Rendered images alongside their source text
"""

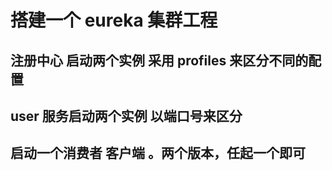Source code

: # 搭建一个 eureka 集群工程

## 注册中心 启动两个实例 采用 profiles 来区分不同的配置

## user 服务启动两个实例 以端口号来区分

## 启动一个消费者 客户端 。两个版本，任起一个即可
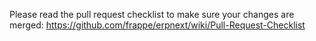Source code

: Please read the pull request checklist to make sure your changes are merged: https://github.com/frappe/erpnext/wiki/Pull-Request-Checklist

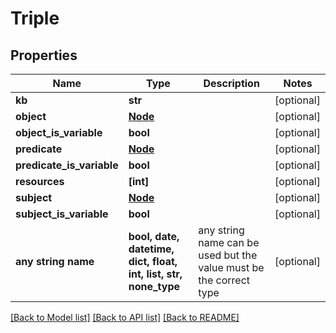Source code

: # Triple


## Properties
Name | Type | Description | Notes
------------ | ------------- | ------------- | -------------
**kb** | **str** |  | [optional] 
**object** | [**Node**](Node.md) |  | [optional] 
**object_is_variable** | **bool** |  | [optional] 
**predicate** | [**Node**](Node.md) |  | [optional] 
**predicate_is_variable** | **bool** |  | [optional] 
**resources** | **[int]** |  | [optional] 
**subject** | [**Node**](Node.md) |  | [optional] 
**subject_is_variable** | **bool** |  | [optional] 
**any string name** | **bool, date, datetime, dict, float, int, list, str, none_type** | any string name can be used but the value must be the correct type | [optional]

[[Back to Model list]](../README.md#documentation-for-models) [[Back to API list]](../README.md#documentation-for-api-endpoints) [[Back to README]](../README.md)


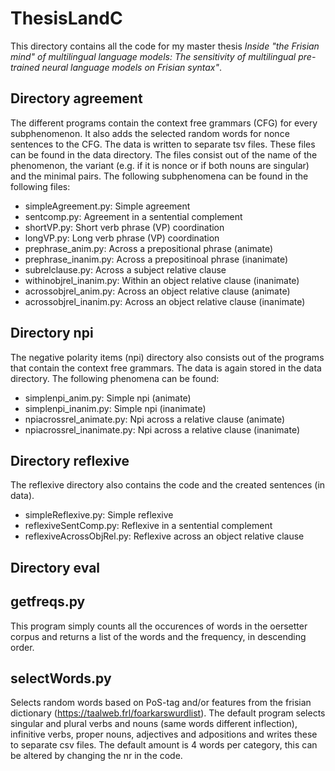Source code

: # ThesisLandC

This directory contains all the code for my master thesis *Inside "the Frisian mind" of multilingual language models: The sensitivity of multilingual pre-trained neural language models on Frisian syntax"*.


## Directory agreement
The different programs contain the context free grammars (CFG) for every subphenomenon. It also adds the selected random words for nonce sentences to the CFG. The data is written to separate tsv files. These files can be found in the data directory. The files consist out of the name of the phenomenon, the variant (e.g. if it is nonce or if both nouns are singular) and the minimal pairs. The following subphenomena can be found in the following files:

* simpleAgreement.py: Simple agreement
* sentcomp.py: Agreement in a sentential complement
* shortVP.py: Short verb phrase (VP) coordination
* longVP.py: Long verb phrase (VP) coordination
* prephrase_anim.py: Across a prepositional phrase (animate)
* prephrase_inanim.py: Across a prepositinoal phrase (inanimate)
* subrelclause.py: Across a subject relative clause
* withinobjrel_inanim.py: Within an object relative clause (inanimate)
* acrossobjrel_anim.py: Across an object relative clause (animate)
* acrossobjrel_inanim.py: Across an object relative clause (inanimate)

## Directory npi
The negative polarity items (npi) directory also consists out of the programs that contain the context free grammars. The data is again stored in the data directory. The following phenomena can be found:

* simplenpi_anim.py: Simple npi (animate)
* simplenpi_inanim.py: Simple npi (inanimate)
* npiacrossrel_animate.py: Npi across a relative clause (animate)
* npiacrossrel_inanimate.py: Npi across a relative clause (inanimate)


## Directory reflexive
The reflexive directory also contains the code and the created sentences (in data).

* simpleReflexive.py: Simple reflexive
* reflexiveSentComp.py: Reflexive in a sentential complement
* reflexiveAcrossObjRel.py: Reflexive across an object relative clause

## Directory eval


## getfreqs.py
This program simply counts all the occurences of words in the oersetter corpus and returns a list of the words and the frequency, in descending order.

## selectWords.py
Selects random words based on PoS-tag and/or features from the frisian dictionary (https://taalweb.frl/foarkarswurdlist). The default program selects singular and plural verbs and nouns (same words different inflection), infinitive verbs, proper nouns, adjectives and adpositions and writes these to separate csv files. The default amount is 4 words per category, this can be altered by changing the nr in the code.


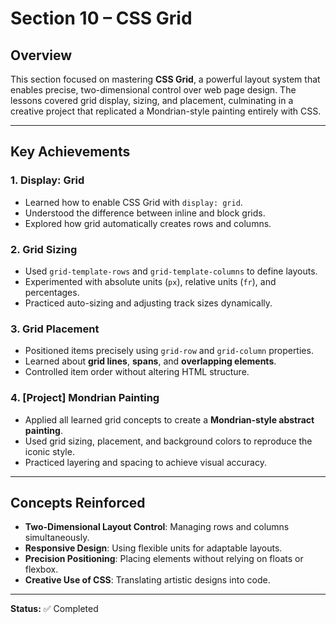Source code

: # Section 10 – CSS Grid

## Overview
This section focused on mastering **CSS Grid**, a powerful layout system that enables precise, two-dimensional control over web page design. The lessons covered grid display, sizing, and placement, culminating in a creative project that replicated a Mondrian-style painting entirely with CSS.

---

## Key Achievements

### 1. Display: Grid
- Learned how to enable CSS Grid with `display: grid`.
- Understood the difference between inline and block grids.
- Explored how grid automatically creates rows and columns.

### 2. Grid Sizing
- Used `grid-template-rows` and `grid-template-columns` to define layouts.
- Experimented with absolute units (`px`), relative units (`fr`), and percentages.
- Practiced auto-sizing and adjusting track sizes dynamically.

### 3. Grid Placement
- Positioned items precisely using `grid-row` and `grid-column` properties.
- Learned about **grid lines**, **spans**, and **overlapping elements**.
- Controlled item order without altering HTML structure.

### 4. [Project] Mondrian Painting
- Applied all learned grid concepts to create a **Mondrian-style abstract painting**.
- Used grid sizing, placement, and background colors to reproduce the iconic style.
- Practiced layering and spacing to achieve visual accuracy.

---

## Concepts Reinforced
- **Two-Dimensional Layout Control**: Managing rows and columns simultaneously.
- **Responsive Design**: Using flexible units for adaptable layouts.
- **Precision Positioning**: Placing elements without relying on floats or flexbox.
- **Creative Use of CSS**: Translating artistic designs into code.

---

**Status:** ✅ Completed
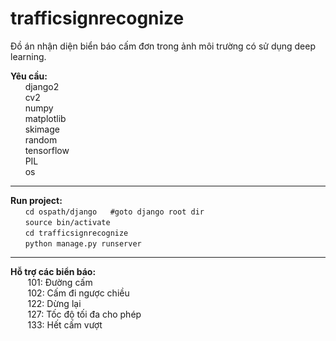 # trafficsignrecognize
Đồ án nhận diện biển báo cấm đơn trong ảnh môi trường có sử dụng deep learning.<br>

<b>Yêu cầu:</b><br>
     &nbsp;&nbsp;&nbsp;&nbsp;&nbsp;&nbsp;django2<br>
     &nbsp;&nbsp;&nbsp;&nbsp;&nbsp;&nbsp;cv2<br> 
     &nbsp;&nbsp;&nbsp;&nbsp;&nbsp;&nbsp;numpy<br> 
     &nbsp;&nbsp;&nbsp;&nbsp;&nbsp;&nbsp;matplotlib<br> 
     &nbsp;&nbsp;&nbsp;&nbsp;&nbsp;&nbsp;skimage<br>
     &nbsp;&nbsp;&nbsp;&nbsp;&nbsp;&nbsp;random<br>
     &nbsp;&nbsp;&nbsp;&nbsp;&nbsp;&nbsp;tensorflow<br>
     &nbsp;&nbsp;&nbsp;&nbsp;&nbsp;&nbsp;PIL<br>
     &nbsp;&nbsp;&nbsp;&nbsp;&nbsp;&nbsp;os<br>
<hr>
<b>Run project:</b><br>
 &nbsp;&nbsp;&nbsp;&nbsp;&nbsp;&nbsp;<code>cd ospath/django   #goto django root dir</code> <br>
 &nbsp;&nbsp;&nbsp;&nbsp;&nbsp;&nbsp;<code>source bin/activate</code><br>
 &nbsp;&nbsp;&nbsp;&nbsp;&nbsp;&nbsp;<code>cd trafficsignrecognize </code><br>
 &nbsp;&nbsp;&nbsp;&nbsp;&nbsp;&nbsp;<code>python manage.py runserver</code><br>

  
<hr>
<b>Hỗ trợ các biển báo:</b><br>
&nbsp;&nbsp;&nbsp;&nbsp;&nbsp;&nbsp;    101: Đường cấm<br>
&nbsp;&nbsp;&nbsp;&nbsp;&nbsp;&nbsp;    102: Cấm đi ngược chiều<br>
&nbsp;&nbsp;&nbsp;&nbsp;&nbsp;&nbsp;    122: Dừng lại<br>
&nbsp;&nbsp;&nbsp;&nbsp;&nbsp;&nbsp;    127: Tốc độ tối đa cho phép<br>
&nbsp;&nbsp;&nbsp;&nbsp;&nbsp;&nbsp;    133: Hết cấm vượt<br>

"""

▶ [What you should do]: Copy the whole listing above line for line, leaving the pictures out.

▶ [Completed task]:
Source code

: # 搭建一个 eureka 集群工程

## 注册中心 启动两个实例 采用 profiles 来区分不同的配置

## user 服务启动两个实例 以端口号来区分

## 启动一个消费者 客户端 。两个版本，任起一个即可
Source code

: Please read the pull request checklist to make sure your changes are merged: https://github.com/frappe/erpnext/wiki/Pull-Request-Checklist

Source code

: # Triple


## Properties
Name | Type | Description | Notes
------------ | ------------- | ------------- | -------------
**kb** | **str** |  | [optional] 
**object** | [**Node**](Node.md) |  | [optional] 
**object_is_variable** | **bool** |  | [optional] 
**predicate** | [**Node**](Node.md) |  | [optional] 
**predicate_is_variable** | **bool** |  | [optional] 
**resources** | **[int]** |  | [optional] 
**subject** | [**Node**](Node.md) |  | [optional] 
**subject_is_variable** | **bool** |  | [optional] 
**any string name** | **bool, date, datetime, dict, float, int, list, str, none_type** | any string name can be used but the value must be the correct type | [optional]

[[Back to Model list]](../README.md#documentation-for-models) [[Back to API list]](../README.md#documentation-for-api-endpoints) [[Back to README]](../README.md)


Source code

: # ThesisLandC

This directory contains all the code for my master thesis *Inside "the Frisian mind" of multilingual language models: The sensitivity of multilingual pre-trained neural language models on Frisian syntax"*.


## Directory agreement
The different programs contain the context free grammars (CFG) for every subphenomenon. It also adds the selected random words for nonce sentences to the CFG. The data is written to separate tsv files. These files can be found in the data directory. The files consist out of the name of the phenomenon, the variant (e.g. if it is nonce or if both nouns are singular) and the minimal pairs. The following subphenomena can be found in the following files:

* simpleAgreement.py: Simple agreement
* sentcomp.py: Agreement in a sentential complement
* shortVP.py: Short verb phrase (VP) coordination
* longVP.py: Long verb phrase (VP) coordination
* prephrase_anim.py: Across a prepositional phrase (animate)
* prephrase_inanim.py: Across a prepositinoal phrase (inanimate)
* subrelclause.py: Across a subject relative clause
* withinobjrel_inanim.py: Within an object relative clause (inanimate)
* acrossobjrel_anim.py: Across an object relative clause (animate)
* acrossobjrel_inanim.py: Across an object relative clause (inanimate)

## Directory npi
The negative polarity items (npi) directory also consists out of the programs that contain the context free grammars. The data is again stored in the data directory. The following phenomena can be found:

* simplenpi_anim.py: Simple npi (animate)
* simplenpi_inanim.py: Simple npi (inanimate)
* npiacrossrel_animate.py: Npi across a relative clause (animate)
* npiacrossrel_inanimate.py: Npi across a relative clause (inanimate)


## Directory reflexive
The reflexive directory also contains the code and the created sentences (in data).

* simpleReflexive.py: Simple reflexive
* reflexiveSentComp.py: Reflexive in a sentential complement
* reflexiveAcrossObjRel.py: Reflexive across an object relative clause

## Directory eval


## getfreqs.py
This program simply counts all the occurences of words in the oersetter corpus and returns a list of the words and the frequency, in descending order.

## selectWords.py
Selects random words based on PoS-tag and/or features from the frisian dictionary (https://taalweb.frl/foarkarswurdlist). The default program selects singular and plural verbs and nouns (same words different inflection), infinitive verbs, proper nouns, adjectives and adpositions and writes these to separate csv files. The default amount is 4 words per category, this can be altered by changing the nr in the code.


Source code

: # Section 10 – CSS Grid

## Overview
This section focused on mastering **CSS Grid**, a powerful layout system that enables precise, two-dimensional control over web page design. The lessons covered grid display, sizing, and placement, culminating in a creative project that replicated a Mondrian-style painting entirely with CSS.

---

## Key Achievements

### 1. Display: Grid
- Learned how to enable CSS Grid with `display: grid`.
- Understood the difference between inline and block grids.
- Explored how grid automatically creates rows and columns.

### 2. Grid Sizing
- Used `grid-template-rows` and `grid-template-columns` to define layouts.
- Experimented with absolute units (`px`), relative units (`fr`), and percentages.
- Practiced auto-sizing and adjusting track sizes dynamically.

### 3. Grid Placement
- Positioned items precisely using `grid-row` and `grid-column` properties.
- Learned about **grid lines**, **spans**, and **overlapping elements**.
- Controlled item order without altering HTML structure.

### 4. [Project] Mondrian Painting
- Applied all learned grid concepts to create a **Mondrian-style abstract painting**.
- Used grid sizing, placement, and background colors to reproduce the iconic style.
- Practiced layering and spacing to achieve visual accuracy.

---

## Concepts Reinforced
- **Two-Dimensional Layout Control**: Managing rows and columns simultaneously.
- **Responsive Design**: Using flexible units for adaptable layouts.
- **Precision Positioning**: Placing elements without relying on floats or flexbox.
- **Creative Use of CSS**: Translating artistic designs into code.

---

**Status:** ✅ Completed
 # trafficsignrecognize
Đồ án nhận diện biển báo cấm đơn trong ảnh môi trường có sử dụng deep learning.<br>

<b>Yêu cầu:</b><br>
     &nbsp;&nbsp;&nbsp;&nbsp;&nbsp;&nbsp;django2<br>
     &nbsp;&nbsp;&nbsp;&nbsp;&nbsp;&nbsp;cv2<br> 
     &nbsp;&nbsp;&nbsp;&nbsp;&nbsp;&nbsp;numpy<br> 
     &nbsp;&nbsp;&nbsp;&nbsp;&nbsp;&nbsp;matplotlib<br> 
     &nbsp;&nbsp;&nbsp;&nbsp;&nbsp;&nbsp;skimage<br>
     &nbsp;&nbsp;&nbsp;&nbsp;&nbsp;&nbsp;random<br>
     &nbsp;&nbsp;&nbsp;&nbsp;&nbsp;&nbsp;tensorflow<br>
     &nbsp;&nbsp;&nbsp;&nbsp;&nbsp;&nbsp;PIL<br>
     &nbsp;&nbsp;&nbsp;&nbsp;&nbsp;&nbsp;os<br>
<hr>
<b>Run project:</b><br>
 &nbsp;&nbsp;&nbsp;&nbsp;&nbsp;&nbsp;<code>cd ospath/django   #goto django root dir</code> <br>
 &nbsp;&nbsp;&nbsp;&nbsp;&nbsp;&nbsp;<code>source bin/activate</code><br>
 &nbsp;&nbsp;&nbsp;&nbsp;&nbsp;&nbsp;<code>cd trafficsignrecognize </code><br>
 &nbsp;&nbsp;&nbsp;&nbsp;&nbsp;&nbsp;<code>python manage.py runserver</code><br>

  
<hr>
<b>Hỗ trợ các biển báo:</b><br>
&nbsp;&nbsp;&nbsp;&nbsp;&nbsp;&nbsp;    101: Đường cấm<br>
&nbsp;&nbsp;&nbsp;&nbsp;&nbsp;&nbsp;    102: Cấm đi ngược chiều<br>
&nbsp;&nbsp;&nbsp;&nbsp;&nbsp;&nbsp;    122: Dừng lại<br>
&nbsp;&nbsp;&nbsp;&nbsp;&nbsp;&nbsp;    127: Tốc độ tối đa cho phép<br>
&nbsp;&nbsp;&nbsp;&nbsp;&nbsp;&nbsp;    133: Hết cấm vượt<br>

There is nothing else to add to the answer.